A “tia” tá inteira

Rita Lee continua irreverente, mas é assim mesmo que a queremos
Por uma única vez vi cansaço em Rita Lee.
No mais, vi toda platéia curtindo um dos melhores shows dentre os apresentados em Bauru nos últimos tempos. Ela mesma fez menção à idade (63 anos), mas parece que as “coisas” não a deixaram assim tão judiada (sic de seus comentários). Aos trinta ela se achava velha, mas agora espera não deixar o palco tão cedo.
O elogio partiu da própria Rita Lee, que ficou impressionada com a estrutura e devolveu todo o carinho recebido do público presente.
Claro que predominantemente estavam lá os jovens, o que me leva a concluir que ela fica e o tempo passa.

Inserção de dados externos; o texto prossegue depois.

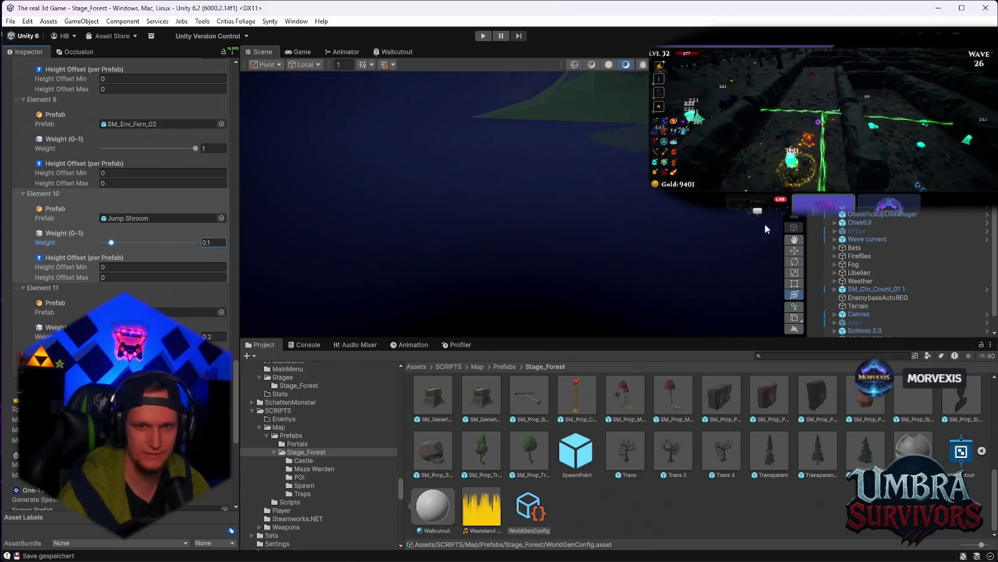
key("Return")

Passam os seus fãs (presenças físicas nos shows), por muitos motivos, sem no entando deixarem de ter por ela o máximo de carinho e admiração. Até por sua irreverência.
Lee cantou tudo que queríamos ouvir e conversou abertamente com o público, declarou abertamente seu amor ao marido e companheiro de mais de 33 anos (Roberto de Carvalho) e exibiu (com a banda), um som que dificilmente ouviremos igual.
Estou com minha alma lavada, pois vi Júlio Iglesias ao vivo, na qauinta, e ontem a minha rainha do rock.
Só falta o J.J.Jackson cantando as melhores da música black americana, no Santa Madalena e depois Ivete Sangallo, no Rastro do Cowboy. Vou terminar o mês estourado.
Mas, reclamar da crise? Por que?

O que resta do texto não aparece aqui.